Non l’aveva mai vista in quel modo: seria, diretta, non barricata dietro un distacco divertito. Non gli piaceva: così lo prendeva in contropiede. Per sfuggire allo sguardo di lei, si girò attorno nel loculo e si rese conto che era il suo. Il loculo non aveva nulla di diverso da quello di qualsiasi altro membro della tribù: pagliericcio a terra, una scrivania tutta intaccata e stipata di bigiotteria fatta a mano, vestiti appesi a ganci. Nulla di costoso e incongruo come il terminale Jansen-Sagura o la biblioteca di cristallo del loculo di Lizzie. Eppure quello spazio angusto sapeva di Mulo, non di Vivo. Per i colori, tenui e ben armonizzati, per la sistemazione dei mobili, per il singolo ramoscello di salice, sistemato in una boccia nera di coccio con un’essenzialità e una grazia quasi orientali.

Lei disse: — Ti sei accorto che stavi piangendo, mentre tenevi in braccio la bambina?

Non se n’era reso conto. Si asciugò le guance umide, disprezzandola per averlo notato e, allo stesso tempo, grato perché non aveva esposto le sue lacrime allo scherno dei Vivi nel bel mezzo dell’edificio.

Visto che doveva per forza dire qualcosa, spiegò: — Soffrono. Non qui, in questa tribù, ma in altri posti dove non ci sono queste risorse vivono così…

— I poveri hanno sempre vissuto in un paese diverso rispetto ai ricchi. In ogni epoca, indipendentemente da quanto fossero vicine fisicamente le loro case.
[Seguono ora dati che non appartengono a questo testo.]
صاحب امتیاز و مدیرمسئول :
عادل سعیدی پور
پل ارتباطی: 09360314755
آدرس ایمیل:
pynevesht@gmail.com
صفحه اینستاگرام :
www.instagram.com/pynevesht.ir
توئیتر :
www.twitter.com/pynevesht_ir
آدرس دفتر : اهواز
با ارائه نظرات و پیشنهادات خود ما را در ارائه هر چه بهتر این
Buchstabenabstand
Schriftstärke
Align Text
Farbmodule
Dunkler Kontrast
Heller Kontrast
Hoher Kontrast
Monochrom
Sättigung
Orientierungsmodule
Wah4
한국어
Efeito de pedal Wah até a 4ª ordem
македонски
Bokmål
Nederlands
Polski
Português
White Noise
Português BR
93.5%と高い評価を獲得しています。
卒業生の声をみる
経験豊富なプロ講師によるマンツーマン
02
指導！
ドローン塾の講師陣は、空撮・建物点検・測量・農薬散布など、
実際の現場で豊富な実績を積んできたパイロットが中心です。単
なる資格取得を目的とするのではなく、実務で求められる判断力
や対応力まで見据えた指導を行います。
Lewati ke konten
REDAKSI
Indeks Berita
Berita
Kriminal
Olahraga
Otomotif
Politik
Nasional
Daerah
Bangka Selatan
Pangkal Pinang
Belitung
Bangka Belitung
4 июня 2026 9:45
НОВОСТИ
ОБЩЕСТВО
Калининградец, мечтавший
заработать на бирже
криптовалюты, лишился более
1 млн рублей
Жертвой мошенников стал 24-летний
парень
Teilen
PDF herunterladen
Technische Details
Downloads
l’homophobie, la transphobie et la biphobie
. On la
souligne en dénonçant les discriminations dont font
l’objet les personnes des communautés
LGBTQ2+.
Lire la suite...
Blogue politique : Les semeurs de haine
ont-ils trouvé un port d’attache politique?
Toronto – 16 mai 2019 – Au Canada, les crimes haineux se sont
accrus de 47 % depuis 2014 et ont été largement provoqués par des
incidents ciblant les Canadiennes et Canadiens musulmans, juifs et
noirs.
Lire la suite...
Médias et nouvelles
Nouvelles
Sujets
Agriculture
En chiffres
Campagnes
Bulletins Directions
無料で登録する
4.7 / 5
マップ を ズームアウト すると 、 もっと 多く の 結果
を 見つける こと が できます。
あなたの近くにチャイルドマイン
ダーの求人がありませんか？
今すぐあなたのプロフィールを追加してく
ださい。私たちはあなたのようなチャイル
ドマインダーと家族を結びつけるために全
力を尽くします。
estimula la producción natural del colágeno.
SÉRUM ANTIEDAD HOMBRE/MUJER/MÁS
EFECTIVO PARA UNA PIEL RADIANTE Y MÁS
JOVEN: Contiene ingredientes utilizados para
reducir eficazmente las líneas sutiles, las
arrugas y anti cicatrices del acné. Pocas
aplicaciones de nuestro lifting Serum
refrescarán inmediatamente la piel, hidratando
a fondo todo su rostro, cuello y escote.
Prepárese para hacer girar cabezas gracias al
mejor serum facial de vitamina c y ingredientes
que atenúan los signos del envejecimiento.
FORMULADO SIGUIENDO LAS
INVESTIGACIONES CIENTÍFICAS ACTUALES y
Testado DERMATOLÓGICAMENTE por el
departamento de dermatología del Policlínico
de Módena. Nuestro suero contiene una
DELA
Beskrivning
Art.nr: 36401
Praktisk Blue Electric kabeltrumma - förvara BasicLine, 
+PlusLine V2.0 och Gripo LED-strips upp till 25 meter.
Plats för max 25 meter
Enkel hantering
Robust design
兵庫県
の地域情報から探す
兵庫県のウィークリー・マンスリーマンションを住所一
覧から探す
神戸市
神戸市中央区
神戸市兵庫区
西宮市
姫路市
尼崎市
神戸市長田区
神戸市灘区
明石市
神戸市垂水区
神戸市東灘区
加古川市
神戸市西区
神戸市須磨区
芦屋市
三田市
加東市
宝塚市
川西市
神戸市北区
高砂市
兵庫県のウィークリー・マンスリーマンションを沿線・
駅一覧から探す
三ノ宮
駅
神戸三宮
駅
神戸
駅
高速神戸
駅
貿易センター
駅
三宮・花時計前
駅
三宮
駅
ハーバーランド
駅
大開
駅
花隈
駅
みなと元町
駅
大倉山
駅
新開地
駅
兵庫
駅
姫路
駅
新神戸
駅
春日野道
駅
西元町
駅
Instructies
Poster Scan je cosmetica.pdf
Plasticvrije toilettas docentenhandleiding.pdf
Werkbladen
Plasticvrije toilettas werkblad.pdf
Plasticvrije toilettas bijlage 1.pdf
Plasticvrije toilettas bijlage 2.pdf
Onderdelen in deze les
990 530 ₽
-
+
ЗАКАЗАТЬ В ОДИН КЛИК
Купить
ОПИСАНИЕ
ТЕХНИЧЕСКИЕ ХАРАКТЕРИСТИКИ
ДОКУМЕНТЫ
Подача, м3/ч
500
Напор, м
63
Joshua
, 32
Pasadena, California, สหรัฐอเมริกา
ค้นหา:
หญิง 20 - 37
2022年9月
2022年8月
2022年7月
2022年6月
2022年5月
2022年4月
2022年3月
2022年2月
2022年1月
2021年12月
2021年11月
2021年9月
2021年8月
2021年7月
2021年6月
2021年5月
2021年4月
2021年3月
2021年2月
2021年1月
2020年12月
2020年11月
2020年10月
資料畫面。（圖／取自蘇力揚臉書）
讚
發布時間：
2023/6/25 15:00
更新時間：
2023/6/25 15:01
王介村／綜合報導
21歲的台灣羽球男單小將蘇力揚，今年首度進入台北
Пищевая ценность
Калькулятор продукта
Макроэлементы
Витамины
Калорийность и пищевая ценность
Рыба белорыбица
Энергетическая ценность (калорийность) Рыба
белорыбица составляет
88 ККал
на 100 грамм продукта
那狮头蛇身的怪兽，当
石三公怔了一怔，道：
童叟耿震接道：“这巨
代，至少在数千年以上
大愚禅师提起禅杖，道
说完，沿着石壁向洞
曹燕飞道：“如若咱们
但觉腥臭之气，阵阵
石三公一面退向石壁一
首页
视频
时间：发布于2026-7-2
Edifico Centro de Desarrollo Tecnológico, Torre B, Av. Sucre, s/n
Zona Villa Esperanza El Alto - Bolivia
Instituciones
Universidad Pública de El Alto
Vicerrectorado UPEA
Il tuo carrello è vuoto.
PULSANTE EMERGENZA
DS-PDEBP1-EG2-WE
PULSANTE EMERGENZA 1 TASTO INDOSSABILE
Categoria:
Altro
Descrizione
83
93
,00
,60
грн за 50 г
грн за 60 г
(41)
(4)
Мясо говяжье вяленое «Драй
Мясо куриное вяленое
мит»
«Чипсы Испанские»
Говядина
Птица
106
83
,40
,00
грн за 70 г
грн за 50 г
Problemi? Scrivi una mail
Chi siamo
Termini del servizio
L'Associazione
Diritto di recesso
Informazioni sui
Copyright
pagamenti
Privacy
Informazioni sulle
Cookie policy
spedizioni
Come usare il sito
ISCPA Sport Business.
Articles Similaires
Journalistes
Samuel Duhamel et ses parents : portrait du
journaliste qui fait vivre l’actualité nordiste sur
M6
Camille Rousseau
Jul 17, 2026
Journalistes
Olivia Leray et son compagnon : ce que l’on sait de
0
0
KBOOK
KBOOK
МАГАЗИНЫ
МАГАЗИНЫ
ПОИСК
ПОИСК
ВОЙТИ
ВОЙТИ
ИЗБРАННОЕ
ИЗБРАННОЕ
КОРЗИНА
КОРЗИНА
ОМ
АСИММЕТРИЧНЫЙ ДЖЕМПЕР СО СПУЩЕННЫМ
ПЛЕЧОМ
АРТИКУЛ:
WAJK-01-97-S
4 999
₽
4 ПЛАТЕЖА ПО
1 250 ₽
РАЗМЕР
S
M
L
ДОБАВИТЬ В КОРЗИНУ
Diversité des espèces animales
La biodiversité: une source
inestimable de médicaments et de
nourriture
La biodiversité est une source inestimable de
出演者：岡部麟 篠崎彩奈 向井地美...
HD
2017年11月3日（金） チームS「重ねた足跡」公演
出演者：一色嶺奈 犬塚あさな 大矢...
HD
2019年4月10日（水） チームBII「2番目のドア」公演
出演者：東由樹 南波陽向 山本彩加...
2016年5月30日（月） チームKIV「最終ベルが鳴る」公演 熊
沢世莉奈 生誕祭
— Ti prego, non darmi lezioni su…

— Guarda questo, Jackson. — Aprì il cassetto superiore della scrivania e tirò fuori un oloregistratore, poi disse: — Invia registrazione numero tre. — Quando lo consegnò a Jackson, lui lo prese.

Lo schermo in miniatura mandò un servizio giornalistico di un canale di Muli: il tono oscillava fra lo scherno e il disprezzo. Il pezzo, non più di due minuti, era un’intervista a un gruppo di medici che aveva appena allestito in Texas una clinica protetta da uno scudo a energia-Y subito fuori dall’Enclave di Austin per curare bambini Vivi nonCambiati. — È necessario — diceva un giovane medico dall’aspetto stanchissimo che aveva un gran bisogno di tagliarsi i capelli. — Soffrono. Quello che Miranda Sharifi permette che accada qui è criminale. — L’oloschermo si spense.